During the past decade, a number of methods have been proposed to effectively segment tumor regions from osteosarcoma images. Generally speaking, these can be divided into two categories: (1) Cluster-based methods [4], [5], [6]. These methods interactively chose object seed point and background seed point, and depicted the properties of each class. These methods had high computational efficiency. However, they were found to be sensitive to initialization and noise. In addition, due to the lack of object prior, they were only able to process the images with simple structures and orderly textures. (2) Traditional learning-based methods [7], [8], [9]. These methods considered the segmentation tasks as per-pixel classification tasks. They learn a pixel classification model based on the handcraft features. However, the learning-based methods had some limitations. In order to improve the accuracy of the classifier, a large number of features were required to be calculated. This caused the computations to be slow, and also costly in terms of memory. In order to make the algorithm more efficient, many techniques, such as dimensionality reduction [10] or feature selection methods [11], were employed to reduce the number of features. However, the reduction in the number of features was found to be often at the cost of reduced accuracy [12]. Therefore, limited by the handcraft features, these methods did not work well when applied to large amounts of osteosarcoma CT images, as they failed to extract the object osteosarcoma tumor regions which were characterized by complex structures and disorderly textures.

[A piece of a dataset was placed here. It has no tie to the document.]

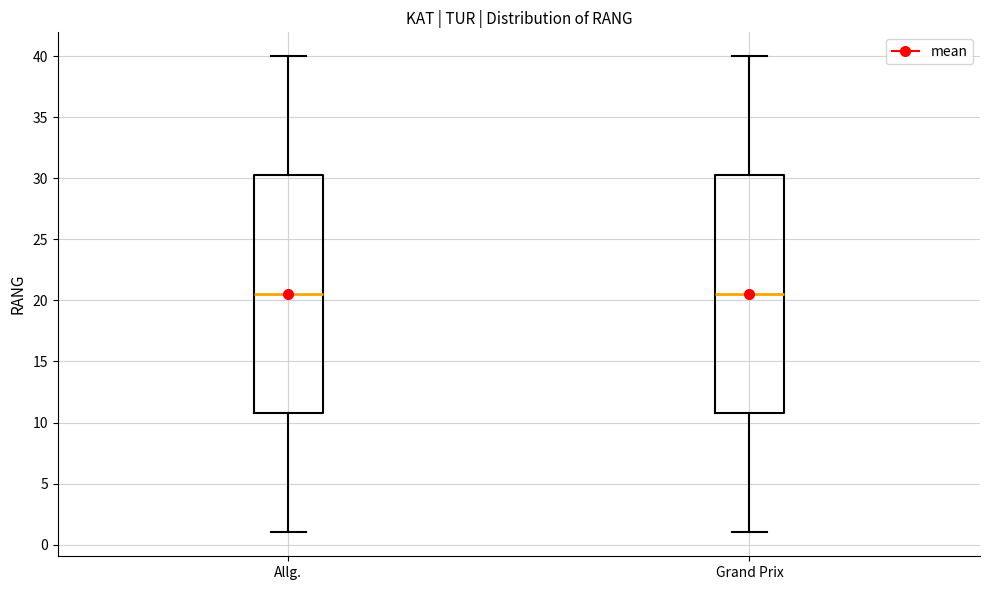

Reading left to right, transcribe this box plot: for each box, give where its median line is, the range the box spans, and where its two whiskers end, as read against the y-axis. The values are not printed on the chart, so give them approximately, as read against the axis.

Allg.: median 20.5, box 11.0 to 30.5, whiskers 1.0 to 40.0
Grand Prix: median 20.5, box 11.0 to 30.5, whiskers 1.0 to 40.0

Recently, new learning-based segmentation methods, which were based on convolutional neural networks (CNN), have been introduced [13], [14], [15], [16], [17], [18]. These CNN-based methods were able to learn a hierarchy of increasingly complex features directly from patches (a local region around pixel), and predict the class label of each pixel according to the learned features [19]. Due to the fact that a CNN operates over patches using kernels, there is no need for extracting the handcraft features. Thereby, the segmentation accuracy can be significantly improved. However, these patch-based CNN are too time and memory consuming, and a large amount of redundancy exists due to overlapping patches [20]. Furthermore, the receptive field sizes are limited by the patch sizes, and only local features can be extracted. More elegant networks, referred to as fully convolutional networks (FCN) [21], have been proposed to overcome these limitations. An FCN uses a pre-trained CNN model on ImageNet to make accurate image segmentations. Some segmentation tasks based on FCN has achieved good results [20], [22]. However, these methods were found to be unable to identify some smaller object regions.

Therefore, the development of a fast and fully automatic segmentation method, which has better accuracy and uses osteosarcoma CT images, was the prime motivation behind this study. In this study, a multiple supervised fully convolutional networks (MSFCN) for the segmentations of tumor areas on osteosarcoma CT images, was presented. In the MSFCN, supervision side output layer was added to the middle hidden layers, which enabled the network to learn the rich hierarchical features directly from the images, and accurately identify the tumor regions from the osteosarcoma CT images.